I soon forgot about my knee as I got on the ferry and took in the coastal cliffs of Santorini with small, white-washed buildings perched way up top. The island itself is actually part of the remains of a massive volcanic caldera that erupted thousands of years ago, leaving a small archipelago of islands behind. This eruption was one of the largest of its kind; it is supposedly what spawned the legend of Atlantis. People have been living on Santorini since the 9th century B.C., but it wasn’t until 1830 that it was united with Greece, after becoming independent from the Ottoman Empire in 1821. With a population of nearly 16,000, this thriving Mediterranean escape has been a popular destination for over two hundred years.
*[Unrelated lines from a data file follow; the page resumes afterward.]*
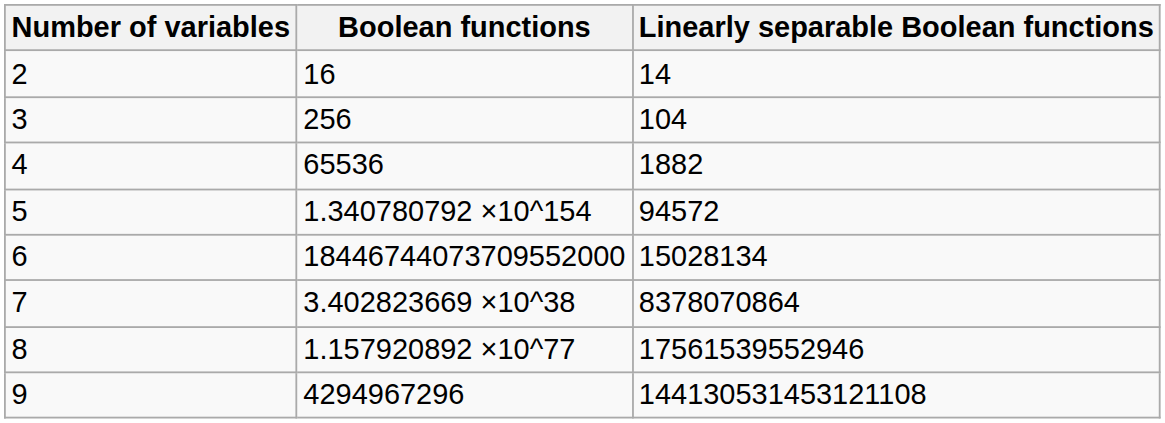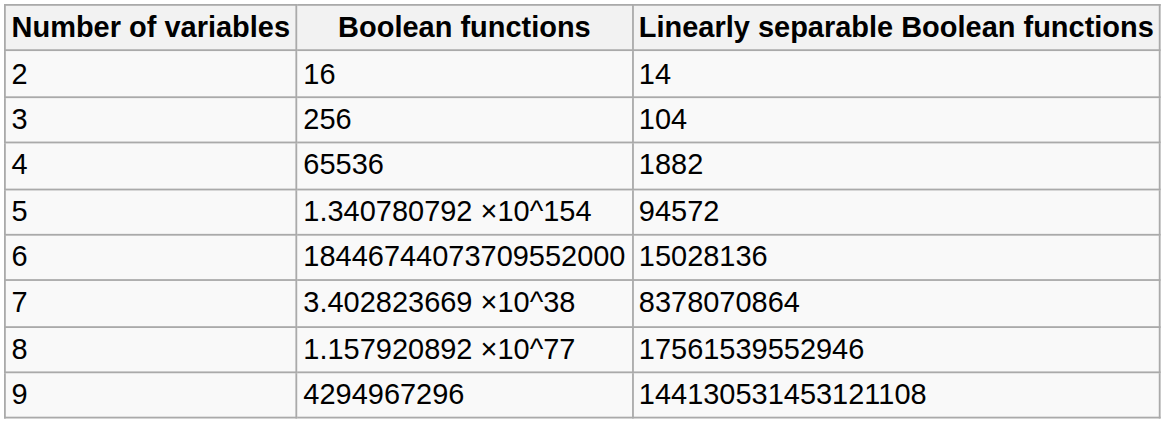6 | Linearly separable Boolean functions: 15028134 -> 15028136
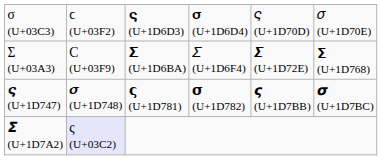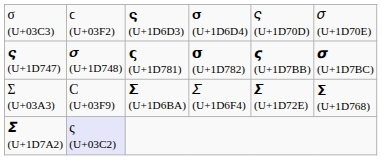rows swapped: 𝝇 (U+1D747) <-> Σ (U+03A3)
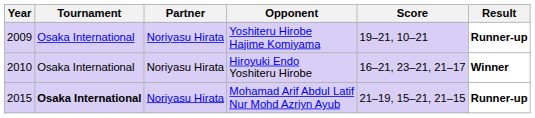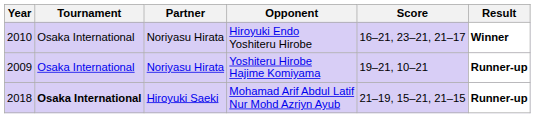rows swapped: Yoshiteru Hirobe Hajime Komiyama <-> Hiroyuki Endo Yoshiteru Hirobe
Mohamad Arif Abdul Latif Nur Mohd Azriyn Ayub | Year: 2015 -> 2018
Mohamad Arif Abdul Latif Nur Mohd Azriyn Ayub | Partner: Noriyasu Hirata -> Hiroyuki Saeki
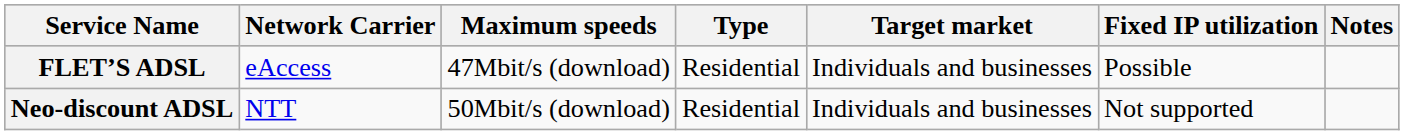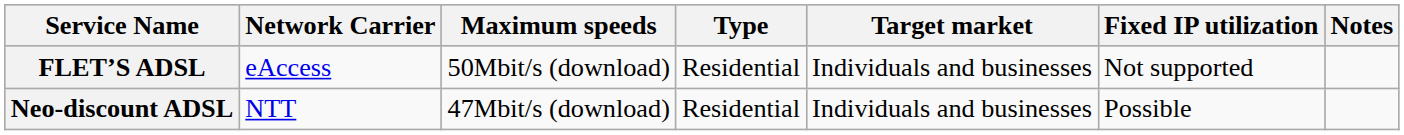FLET’S ADSL | Maximum speeds: 47Mbit/s (download) -> 50Mbit/s (download)
FLET’S ADSL | Fixed IP utilization: Possible -> Not supported
Neo-discount ADSL | Maximum speeds: 50Mbit/s (download) -> 47Mbit/s (download)
Neo-discount ADSL | Fixed IP utilization: Not supported -> Possible
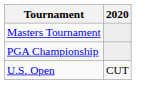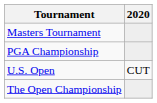+ row: The Open Championship
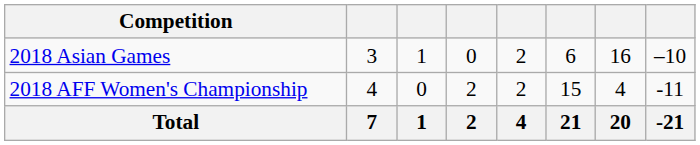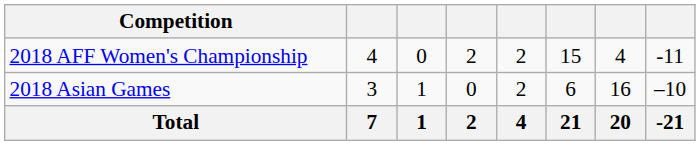rows swapped: 2018 AFF Women's Championship <-> 2018 Asian Games
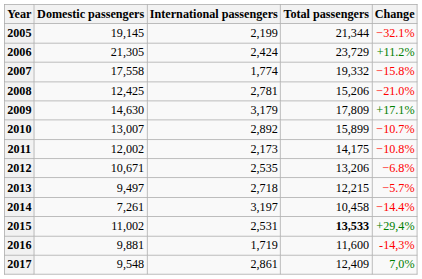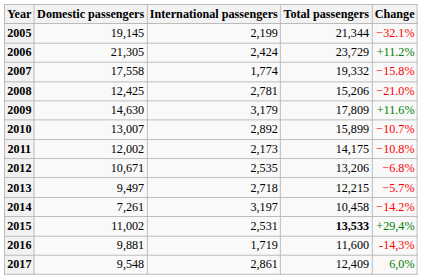2009 | Change: +17.1% -> +11.6%
2014 | Change: −14.4% -> −14.2%
2017 | Change: 7,0% -> 6,0%
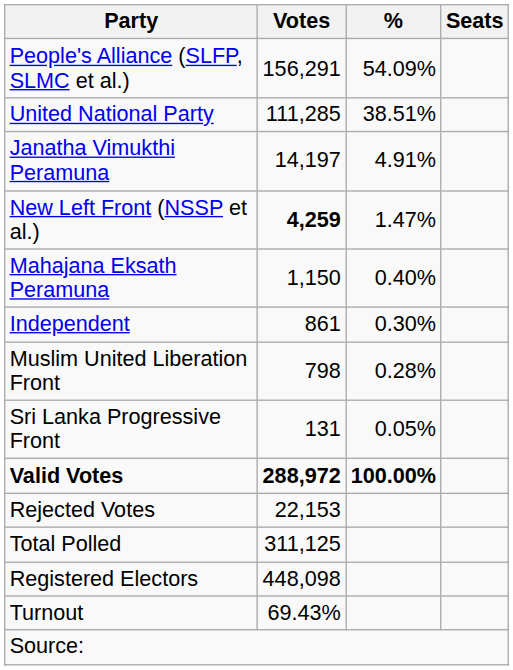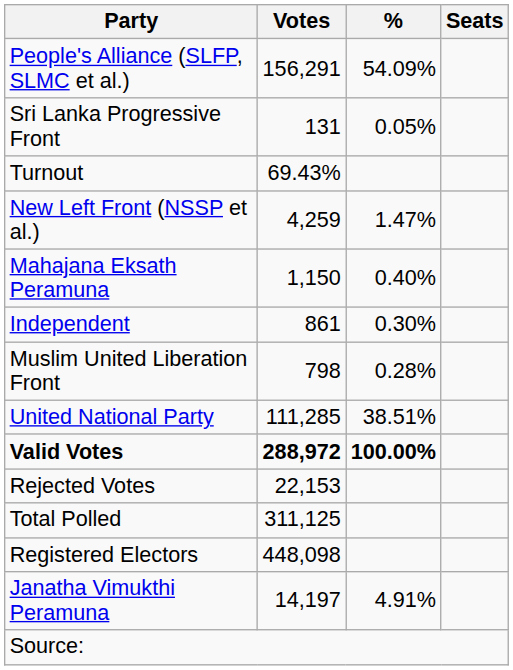rows swapped: United National Party <-> Sri Lanka Progressive Front
rows swapped: Janatha Vimukthi Peramuna <-> Turnout
New Left Front (NSSP et al.) | Votes: bold -> normal
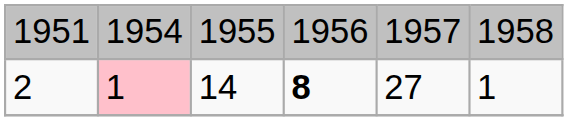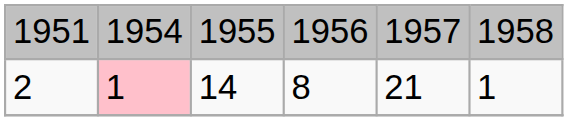2 | column 4: bold -> normal
2 | column 5: 27 -> 21
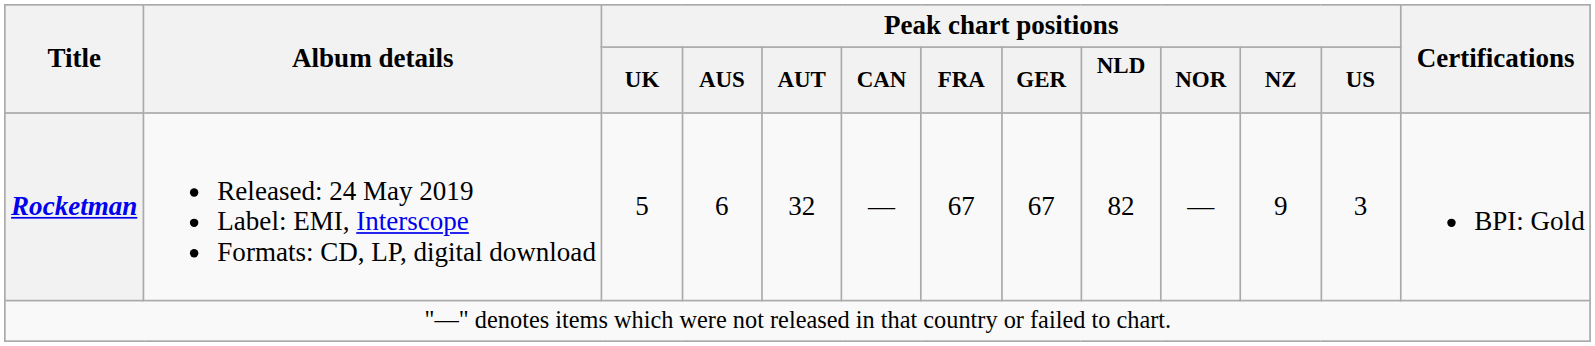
The main issue with having massive 400 meter-high sea cliffs is one of transportation. As I stepped onto the dock under the cloudless heat of what was promising to be another perfect Mediterranean day, I was faced with the three options that the locals had developed to ascend the sheer rock faces. I could take the cable car, hike up the main trail, or ride a donkey up that same trail. The cable car was obviously the fastest, most comfortable, and most scenic. It was for those reasons that I chose NOT to take the cable car, and ride a donkey up. I had never ridden a donkey, I wanted to ride a donkey, and I did not feel the need to hike up a huge hill in the bright sun with donkey dung underfoot. I made the correct choice. Not only did I have more fun than those that partook in the other solutions, I actually got to the top faster. Nearly everyone on the cruise ship had gone for the tram, creating a huge line that I could gleefully observe from the back of my smelly donkey as we hoofed it up the cliff in style.
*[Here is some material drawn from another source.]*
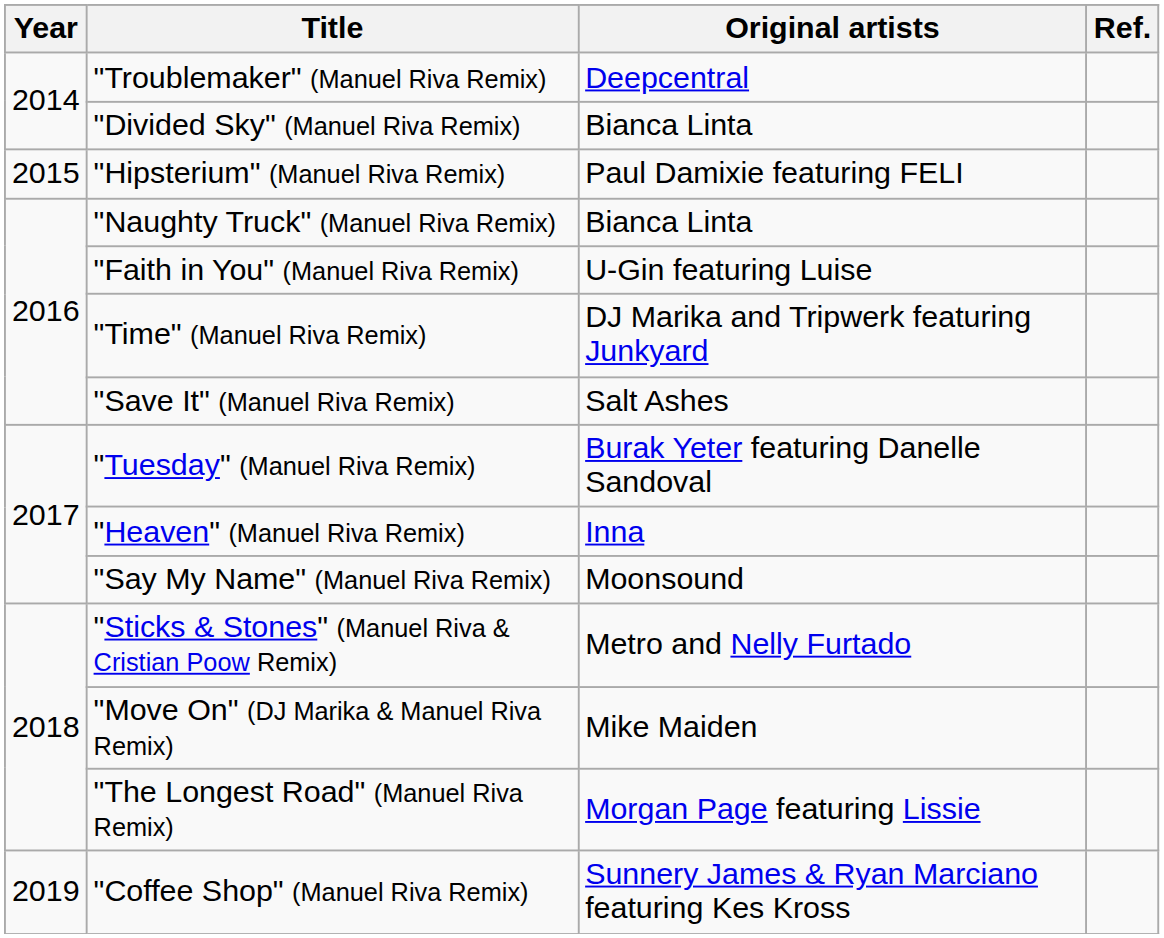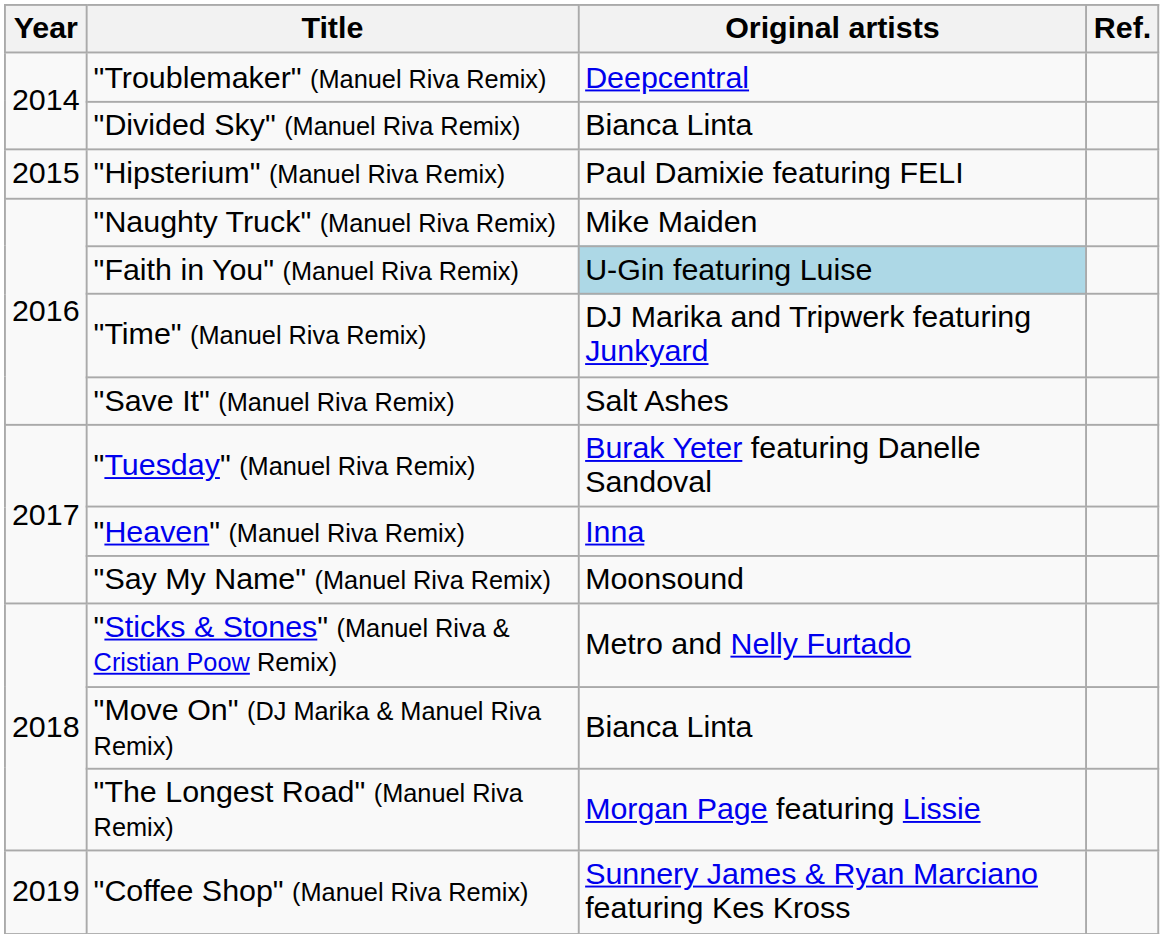"Naughty Truck" (Manuel Riva Remix) | Original artists: Bianca Linta -> Mike Maiden
"Faith in You" (Manuel Riva Remix) | Original artists: no background -> lightblue background
"Move On" (DJ Marika & Manuel Riva Remix) | Original artists: Mike Maiden -> Bianca Linta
Upon reaching the top, two things became clear immediately. First, I wanted to live there. Badly. The white-plastered houses were beautiful, the weather was perfect, and the view was to die for with the deep blue ocean glimmering in the sun’s smiling rays. Second, Vespas were everywhere, whether leaning up against yet another perfect house or weaving through people and alleyways. Naturally, I wanted to rent one. No dice. I was only 13 at the time, and while drinking was A-OK, they were not about to loan me a scooter for the day. My disappointment didn’t last however, as walking through the narrow streets was just as fun. The vast amount of shops and restaurants could occupy even the most dedicated tourist for many days. After I had bought a three-bladed knife that caught my eye and seen most else I had wanted to, the sun was on its way down. We ate dinner outside, right on the edge of the drop off with the light breeze teasing through our hair.
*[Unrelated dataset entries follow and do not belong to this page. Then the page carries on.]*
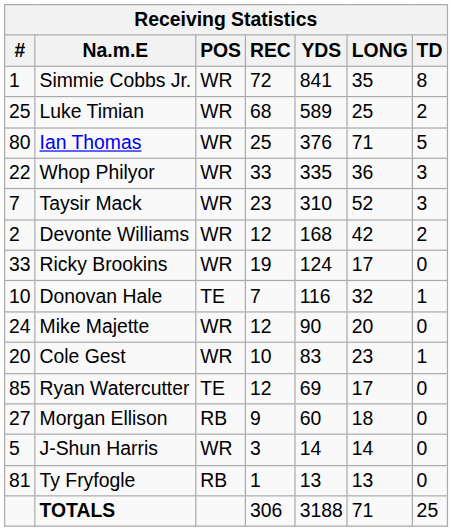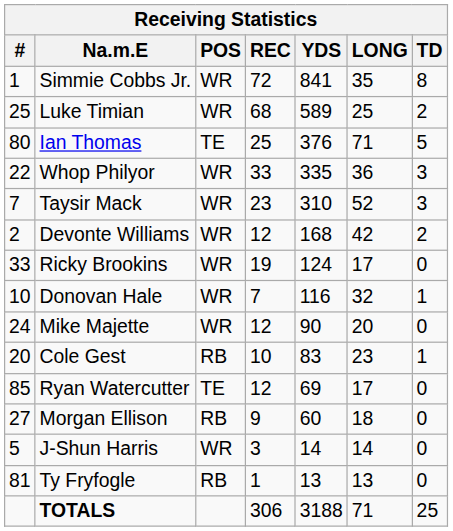Ian Thomas | POS: WR -> TE
Donovan Hale | POS: TE -> WR
Cole Gest | POS: WR -> RB
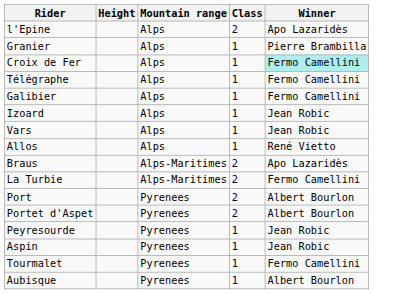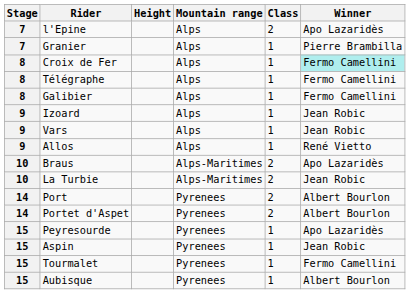+ column: Stage | 7 | 7 | 8 | 8 | 8 | 9 | 9 | 9 | 10 | 10 | 14 | 14 | 15 | 15 | 15 | 15
La Turbie | Winner: Fermo Camellini -> Jean Robic
Peyresourde | Winner: Jean Robic -> Apo Lazaridès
All of this is well and good, but if you read like me then you’re probably beginning to wonder why I mentioned the size of the earth at the beginning of this story. Well it was there, eating dinner on the most beautiful island imaginable with the type of view people try to import, that a very peculiar sound reached my ears. Actually it wasn’t the sound that was peculiar, it was that I was hearing it there, on Santorini in the Middle of the Aegean Sea, that made it seem so odd. It was the sound of someone talking. But wait, it was English. That in itself wouldn’t be much of a surprise, but the speaker (a young man) had my accent. Alright so he was another American from southern California, that’s really cool, right? Wrong. Not only was he speaking my language with my accent, he was talking about a middle school that is two blocks from my house. That’s almost creepy. I turned around half expecting to know the guy. Turns out that while I may not have known him or his family, he did live in my neighborhood. Seven small suburban blocks was all that had separated us before, yet here we were, in a much different country and time zone, one table apart. We spent the rest of the evening talking about our home town and the mutual friends that were thousands of miles away, and by the time we were to leave I realized that I had forgotten I was in Greece. It was almost surreal getting on the tram and gliding back down to the water where the cruise ship rested patiently. It was then that my perspective shifted; I had always thought of home as being a set location, like a town or geographic feature. What I realized then was that home isn’t something we can ever leave; home is this planet we share with 7 billion other animals that look kinda like us. Seeing familiar people in unfamiliar places can be jarring, but in truth they belong just as much as any of the locals. So I guess a revision should be made to my earlier question: Why don’t we run into people we know while traveling abroad more often? It’s not like there are plenty of other places to be.